● Descrição do problema: De acordo com o texto para análise, em que ano o futebol chegou ao Brasil?

● Texto para análise:
____
Reflexo na sociedade brasileira

A homofobia no futebol é estrutural porque está inserida na sociedade brasileira. É isso que o jornalista João Abel traz em seu livro “Bicha! A Homofobia Estrutural no Futebol”. O esporte mais popular do mundo foi inserido no Brasil em 1894 e desde então, o país passou a ser o “do futebol”. 

Bandeirinha com as cores da bandeira LGBTQIAP+ em São Januário
Bandeirinha em comemoração ao mês do orgulho LGBT [ Imagem: Reprodução/Twitter @FluminenseFC]
Com uma base extremamente masculina que está relacionada à proibição da prática do esporte por mulheres por quatro décadas a partir de 1941. O futebol foi moldado nos parâmetros sociais vigentes na época e, até hoje, está longe de ser o mais democrático dos esportes. 

A homossexualidade se insere no ponto em que o futebol deixa de ser para todos. A marginalização de atletas LGBTQIAP+ é reflexo da sociedade brasileira pautada em concepções ditas tradicionais, por ser um país majoritariamente cristão, masculino e pela anterior estipulação da OMS, que considerava a orientação sexual não heteronormativa uma enfermidade

A perpetuação da figura do “boleiro” estereótipo, hétero, pai de família e portador de uma masculinidade forte, também é barreira para esses atletas ocuparem espaços em campo. “Tudo isso acabou sendo colocado numa caixa que a gente chama de cultura do futebol”, diz João Abel.

Isso que é chamado de cultura do futebol, desenvolveu-se no decorrer da construção da sociedade brasileira nos parâmetros tradicionais. Inserido nesse contexto, o futebol não foi isento de toda carga sociocultural existente no país, que conta com estereótipos, machismo e normalização da LGBTfobia.
____
● Trecho dos dados:
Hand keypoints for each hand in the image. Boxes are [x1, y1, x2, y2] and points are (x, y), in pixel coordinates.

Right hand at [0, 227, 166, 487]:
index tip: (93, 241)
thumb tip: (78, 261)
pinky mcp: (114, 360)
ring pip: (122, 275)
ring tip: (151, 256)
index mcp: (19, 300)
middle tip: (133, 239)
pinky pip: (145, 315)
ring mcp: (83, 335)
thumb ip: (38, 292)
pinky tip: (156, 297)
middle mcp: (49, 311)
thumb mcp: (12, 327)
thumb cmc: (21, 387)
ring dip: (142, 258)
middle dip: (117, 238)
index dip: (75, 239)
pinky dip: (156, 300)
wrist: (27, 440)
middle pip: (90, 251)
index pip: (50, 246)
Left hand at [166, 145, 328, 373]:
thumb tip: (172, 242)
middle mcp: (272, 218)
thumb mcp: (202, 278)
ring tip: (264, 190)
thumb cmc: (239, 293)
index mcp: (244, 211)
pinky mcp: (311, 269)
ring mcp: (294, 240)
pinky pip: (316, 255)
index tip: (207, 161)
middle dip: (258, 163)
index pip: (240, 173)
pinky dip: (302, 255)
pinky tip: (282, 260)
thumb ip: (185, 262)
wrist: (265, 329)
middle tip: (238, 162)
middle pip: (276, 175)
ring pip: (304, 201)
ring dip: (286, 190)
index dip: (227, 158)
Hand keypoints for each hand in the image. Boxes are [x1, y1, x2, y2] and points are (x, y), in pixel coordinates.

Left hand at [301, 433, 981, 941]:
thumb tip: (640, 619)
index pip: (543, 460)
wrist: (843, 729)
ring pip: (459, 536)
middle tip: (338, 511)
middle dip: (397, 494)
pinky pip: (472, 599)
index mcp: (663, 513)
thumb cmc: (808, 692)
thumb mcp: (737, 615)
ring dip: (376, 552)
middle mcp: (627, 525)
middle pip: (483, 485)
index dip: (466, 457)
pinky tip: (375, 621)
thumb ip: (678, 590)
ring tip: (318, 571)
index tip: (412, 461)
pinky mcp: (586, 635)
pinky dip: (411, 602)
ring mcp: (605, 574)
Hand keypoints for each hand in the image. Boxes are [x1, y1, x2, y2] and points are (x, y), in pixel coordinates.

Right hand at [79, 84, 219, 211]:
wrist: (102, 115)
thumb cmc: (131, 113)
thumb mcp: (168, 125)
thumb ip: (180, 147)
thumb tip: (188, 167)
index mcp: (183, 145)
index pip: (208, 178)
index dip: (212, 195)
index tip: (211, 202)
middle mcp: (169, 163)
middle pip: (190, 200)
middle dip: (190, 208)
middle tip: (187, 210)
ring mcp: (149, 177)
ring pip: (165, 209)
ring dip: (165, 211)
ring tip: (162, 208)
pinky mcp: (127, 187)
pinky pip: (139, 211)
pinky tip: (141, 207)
____
● Resposta abaixo: Em 1894.